William’s father considered his son’s drawing lessons not at all as empty entertainment, but as a fairly reliable source of earning money. Once he hung up his son’s watercolors in a shop when he was barely twelve years old, and began to sell them for two or three shillings apiece.
At first, the young Turner made copies of the then fashionable topographic views of scenic areas, castles, ruins, architectural monuments of London. Soon he began to translate drawings, illustrating all sorts of guides and descriptions, into engravings.
On the recommendation of some artists who noticed the boy’s talented drawings, he was enrolled in December 1789 as a free student at the Royal Academy, when Turner was only 15 years old. During this period, one of his drawings was accepted for an exhibition at the academy.
The first canvas that he showed at an academic exhibition in 1796 was the painting “Fishermen at Sea”, or “Marina Chomli”.
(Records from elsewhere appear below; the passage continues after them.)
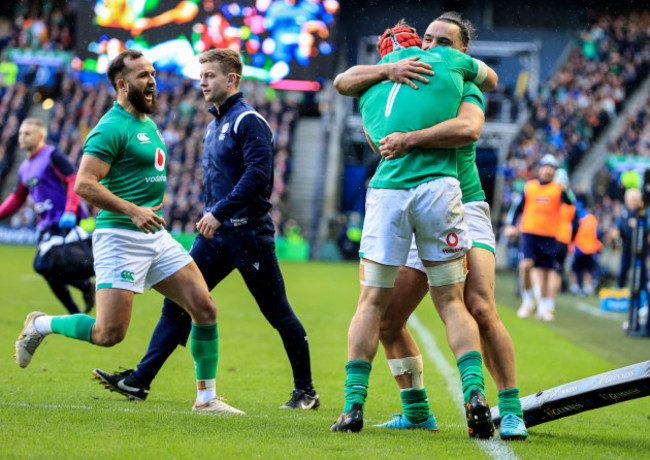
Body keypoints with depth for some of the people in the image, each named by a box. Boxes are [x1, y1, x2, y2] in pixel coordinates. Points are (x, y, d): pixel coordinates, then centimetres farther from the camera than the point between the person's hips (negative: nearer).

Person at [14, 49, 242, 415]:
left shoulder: (147, 123, 17)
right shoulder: (113, 127, -12)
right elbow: (84, 184, -21)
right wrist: (133, 211, -26)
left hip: (156, 235, 9)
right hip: (120, 237, -9)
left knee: (205, 309, -1)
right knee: (109, 334, -12)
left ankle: (207, 398, 9)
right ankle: (41, 325, 15)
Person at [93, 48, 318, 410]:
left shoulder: (248, 121, -11)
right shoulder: (215, 125, 17)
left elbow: (258, 173, -22)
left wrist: (220, 212, -24)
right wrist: (210, 216, 18)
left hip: (249, 231, -9)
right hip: (217, 233, 9)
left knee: (278, 312, 0)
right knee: (178, 302, 1)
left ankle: (306, 392, 10)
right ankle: (141, 380, 0)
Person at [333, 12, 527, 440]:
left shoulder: (466, 91, -3)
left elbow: (469, 129, -26)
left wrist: (410, 139, -34)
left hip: (463, 209, -6)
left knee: (480, 310, -24)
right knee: (387, 321, 1)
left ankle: (511, 411, -16)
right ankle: (416, 412, 16)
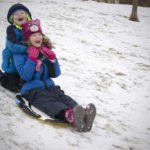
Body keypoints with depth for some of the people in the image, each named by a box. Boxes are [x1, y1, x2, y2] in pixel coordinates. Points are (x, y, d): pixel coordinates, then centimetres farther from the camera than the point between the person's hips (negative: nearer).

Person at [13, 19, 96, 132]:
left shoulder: (45, 50, 17)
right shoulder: (20, 53, 2)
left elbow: (56, 74, 13)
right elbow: (25, 76, -10)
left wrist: (52, 58, -3)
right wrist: (32, 58, -17)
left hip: (49, 85, 5)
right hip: (31, 90, -5)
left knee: (62, 96, -28)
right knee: (48, 101, -35)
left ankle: (83, 114, -58)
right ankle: (70, 115, -67)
Gradually Turner moves from watercolor to oil painting. By this time, he firmly decided to achieve recognition and all his life tried to prove that a landscape can express the highest concepts and feelings no worse than a historical picture. In Turner’s paintings, movement is most often present – for example, a rough sea, ships – as well as sunrises, sunsets, fogs, smokes.
Since the 1830s, Turner’s technique has become freer. He is not interested in form or believability, but in light and color. With his inimitable technique, he conveys emotions and moods.
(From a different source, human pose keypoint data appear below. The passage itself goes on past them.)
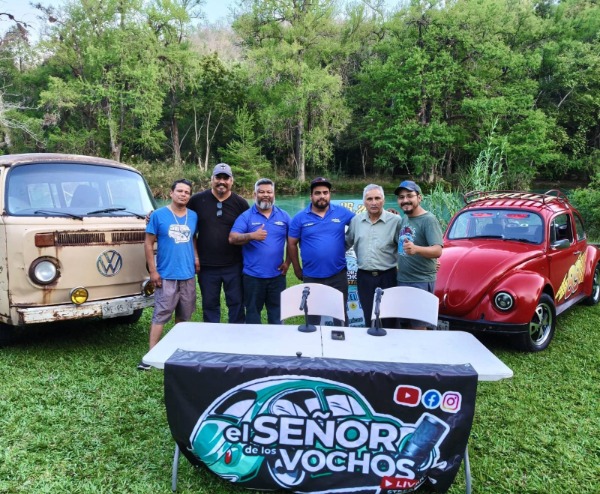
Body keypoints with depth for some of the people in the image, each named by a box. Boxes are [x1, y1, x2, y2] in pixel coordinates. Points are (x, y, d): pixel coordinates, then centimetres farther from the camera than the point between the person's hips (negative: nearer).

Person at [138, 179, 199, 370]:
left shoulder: (193, 216, 7)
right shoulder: (158, 215, -5)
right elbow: (148, 243, -5)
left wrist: (196, 258, 3)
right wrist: (153, 271, -10)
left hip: (188, 275, 5)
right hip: (166, 275, -4)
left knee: (184, 315, 14)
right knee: (161, 314, -4)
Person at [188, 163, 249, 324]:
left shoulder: (241, 203, 0)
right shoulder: (197, 200, 0)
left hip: (234, 265, 0)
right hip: (206, 265, 1)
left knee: (236, 303, 9)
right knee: (210, 304, 13)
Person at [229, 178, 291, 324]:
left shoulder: (283, 216, 5)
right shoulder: (246, 216, -3)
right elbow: (232, 238, -13)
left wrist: (288, 261, -1)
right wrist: (252, 236, -29)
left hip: (277, 275, 2)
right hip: (253, 276, -2)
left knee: (277, 314, 13)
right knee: (253, 313, 12)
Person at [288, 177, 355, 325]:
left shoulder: (342, 213, -3)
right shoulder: (300, 218, -3)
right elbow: (292, 244, 2)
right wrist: (297, 270, 2)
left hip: (338, 275, 0)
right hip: (311, 276, 0)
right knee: (312, 316, 16)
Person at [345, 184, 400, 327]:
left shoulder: (395, 221, -4)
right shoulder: (356, 221, 8)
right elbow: (347, 243, 18)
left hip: (387, 277, -3)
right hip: (364, 277, 3)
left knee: (388, 320, 5)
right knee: (369, 319, 14)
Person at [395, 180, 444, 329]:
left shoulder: (429, 220, -15)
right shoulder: (404, 218, 9)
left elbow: (437, 251, -27)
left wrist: (415, 249, -44)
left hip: (421, 282, -8)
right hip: (402, 280, 8)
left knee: (418, 326, -1)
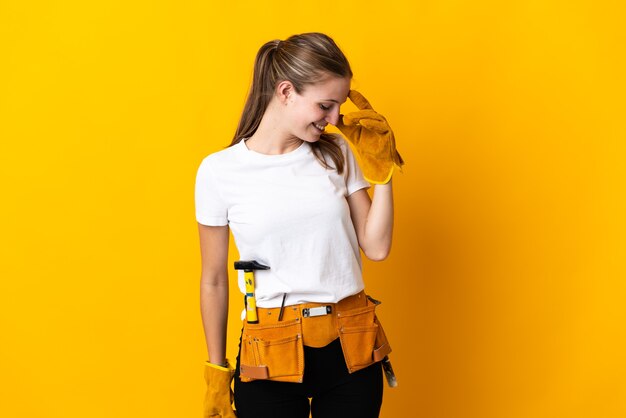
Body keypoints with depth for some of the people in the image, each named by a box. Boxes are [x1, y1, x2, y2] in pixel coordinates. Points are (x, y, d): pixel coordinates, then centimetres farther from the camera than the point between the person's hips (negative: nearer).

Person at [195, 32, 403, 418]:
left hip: (352, 348, 3)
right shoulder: (220, 170, -5)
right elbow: (214, 281, 1)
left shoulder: (336, 153, 3)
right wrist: (217, 373, 5)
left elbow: (377, 248, 1)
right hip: (271, 354, -2)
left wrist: (382, 170, -2)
Despite his fame and material well-being, he was gloomy, uncommunicative, harsh in his behavior and indifferent to everything except his art. One of his oddities was to disappear from the house without warning anyone, and hide for several days in a small apartment in a remote part of London.
And in one of these absences, William Turner died suddenly. It happened on December 19, 1851 in Chelsea.
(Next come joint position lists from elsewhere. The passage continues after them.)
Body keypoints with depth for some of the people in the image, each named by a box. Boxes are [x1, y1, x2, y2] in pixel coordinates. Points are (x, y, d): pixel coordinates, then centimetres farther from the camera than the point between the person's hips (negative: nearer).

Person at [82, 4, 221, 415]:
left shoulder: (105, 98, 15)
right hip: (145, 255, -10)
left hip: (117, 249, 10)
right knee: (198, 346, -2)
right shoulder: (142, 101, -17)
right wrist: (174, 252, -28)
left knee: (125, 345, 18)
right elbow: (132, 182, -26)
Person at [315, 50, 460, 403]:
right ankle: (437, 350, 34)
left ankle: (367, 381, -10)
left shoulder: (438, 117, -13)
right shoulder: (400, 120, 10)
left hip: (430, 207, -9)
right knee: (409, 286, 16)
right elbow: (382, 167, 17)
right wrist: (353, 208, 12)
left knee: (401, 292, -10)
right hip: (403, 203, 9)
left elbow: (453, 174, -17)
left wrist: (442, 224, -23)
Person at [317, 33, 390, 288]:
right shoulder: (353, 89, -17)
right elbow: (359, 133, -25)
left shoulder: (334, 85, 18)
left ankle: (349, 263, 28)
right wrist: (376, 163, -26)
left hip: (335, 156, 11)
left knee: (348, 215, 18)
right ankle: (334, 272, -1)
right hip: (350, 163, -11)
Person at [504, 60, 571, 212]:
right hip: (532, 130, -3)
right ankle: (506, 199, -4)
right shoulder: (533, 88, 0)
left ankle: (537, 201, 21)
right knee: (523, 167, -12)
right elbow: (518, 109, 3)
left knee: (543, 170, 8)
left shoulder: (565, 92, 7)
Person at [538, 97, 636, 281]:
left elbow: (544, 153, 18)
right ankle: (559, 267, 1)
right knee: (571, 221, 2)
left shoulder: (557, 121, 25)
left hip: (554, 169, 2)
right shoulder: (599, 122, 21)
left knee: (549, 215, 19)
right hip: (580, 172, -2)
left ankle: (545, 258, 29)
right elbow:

Turner died a very wealthy man, leaving behind a huge number of works: 300 oil paintings and 19,000 drawings. Now they are collected in the gallery Klour specially built for them. Turner bequeathed a significant part of his fortune to charity, and all unsold works – to the London National Gallery.
With the amount he left at the Royal Academy, a fund was established to provide grants to artists in need and a medal named after him was established, awarded every two years as an award for the best landscape presented by the Academy.